● **Problem statement**
Provide the number of lines in the records that hold the string "California", without any other words.

(Extracted records)
-- -- --
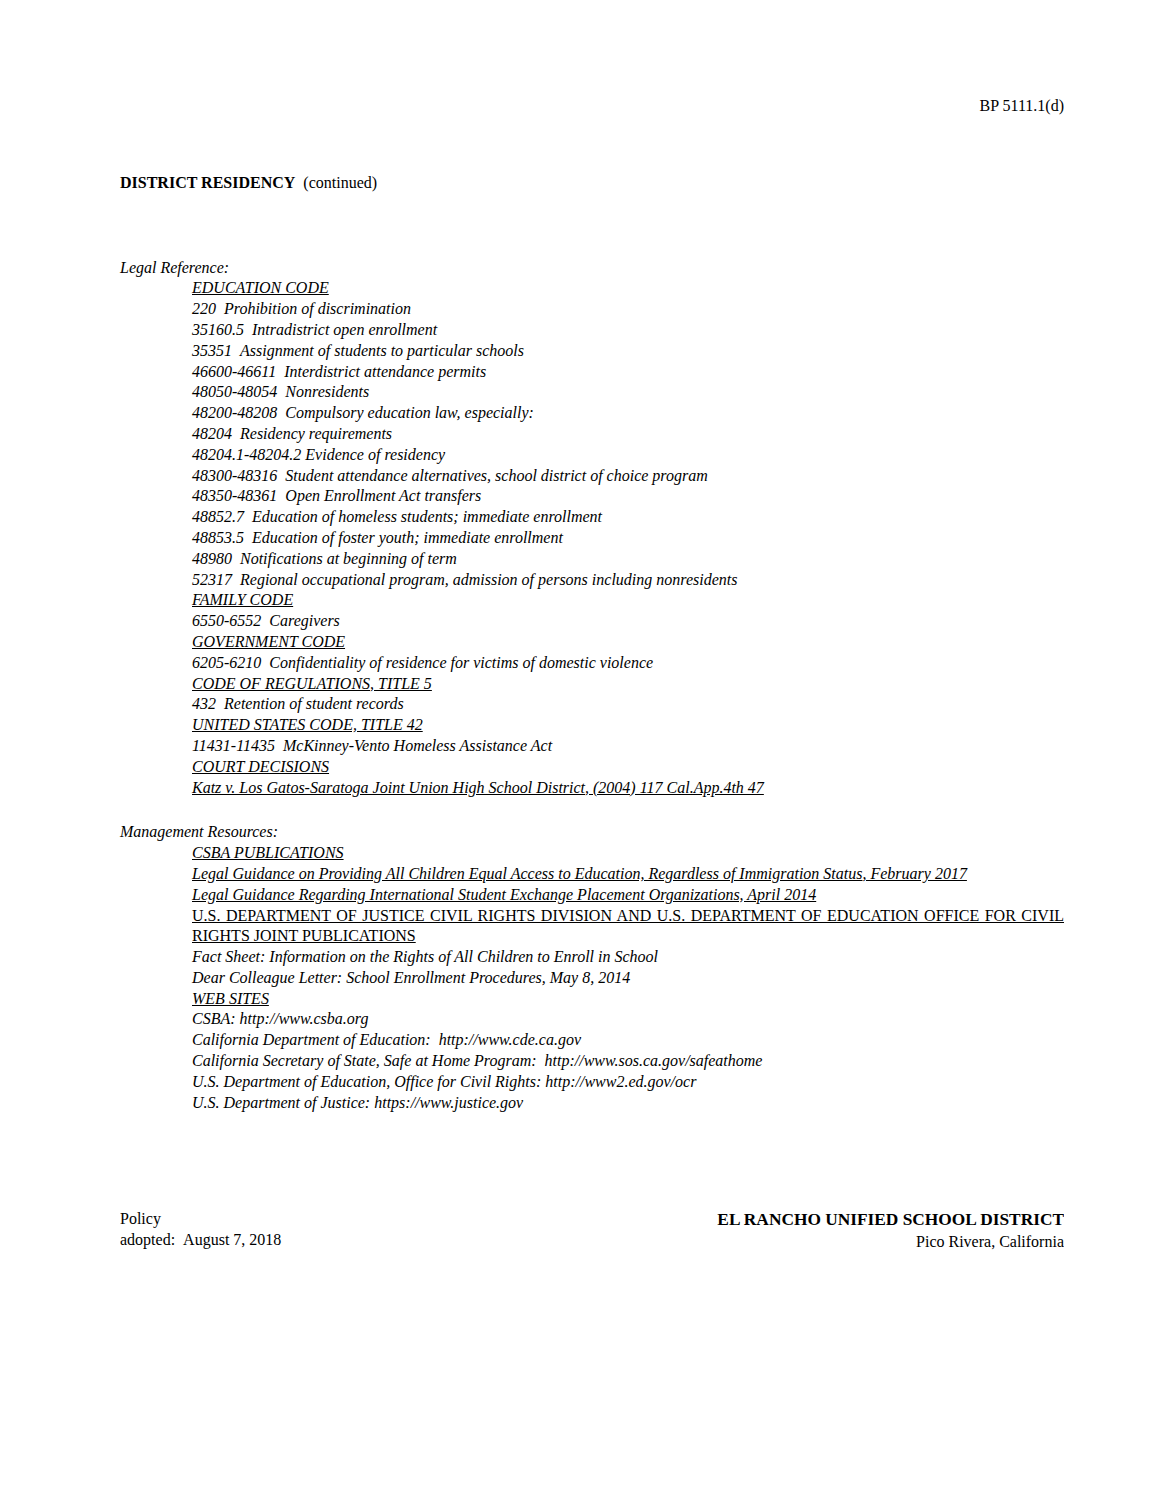BP 5111.1(d)
DISTRICT RESIDENCY (continued)
Legal Reference:
EDUCATION CODE
220 Prohibition of discrimination
35160.5 Intradistrict open enrollment
35351 Assignment of students to particular schools
46600-46611 Interdistrict attendance permits
48050-48054 Nonresidents
48200-48208 Compulsory education law, especially:
48204 Residency requirements
48204.1-48204.2 Evidence of residency
48300-48316 Student attendance alternatives, school district of choice program
48350-48361 Open Enrollment Act transfers
48852.7 Education of homeless students; immediate enrollment
48853.5 Education of foster youth; immediate enrollment
48980 Notifications at beginning of term
52317 Regional occupational program, admission of persons including nonresidents
FAMILY CODE
6550-6552 Caregivers
GOVERNMENT CODE
6205-6210 Confidentiality of residence for victims of domestic violence
CODE OF REGULATIONS, TITLE 5
432 Retention of student records
UNITED STATES CODE, TITLE 42
11431-11435 McKinney-Vento Homeless Assistance Act
COURT DECISIONS
Katz v. Los Gatos-Saratoga Joint Union High School District, (2004) 117 Cal.App.4th 47
Management Resources:
CSBA PUBLICATIONS
Legal Guidance on Providing All Children Equal Access to Education, Regardless of Immigration Status, February 2017
Legal Guidance Regarding International Student Exchange Placement Organizations, April 2014
U.S. DEPARTMENT OF JUSTICE CIVIL RIGHTS DIVISION AND U.S. DEPARTMENT OF EDUCATION OFFICE FOR CIVIL RIGHTS JOINT PUBLICATIONS
Fact Sheet: Information on the Rights of All Children to Enroll in School
Dear Colleague Letter: School Enrollment Procedures, May 8, 2014
WEB SITES
CSBA: http://www.csba.org
California Department of Education: http://www.cde.ca.gov
California Secretary of State, Safe at Home Program: http://www.sos.ca.gov/safeathome
U.S. Department of Education, Office for Civil Rights: http://www2.ed.gov/ocr
U.S. Department of Justice: https://www.justice.gov
Policy
adopted: August 7, 2018
EL RANCHO UNIFIED SCHOOL DISTRICT
Pico Rivera, California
-- -- --
● **Finished task**
3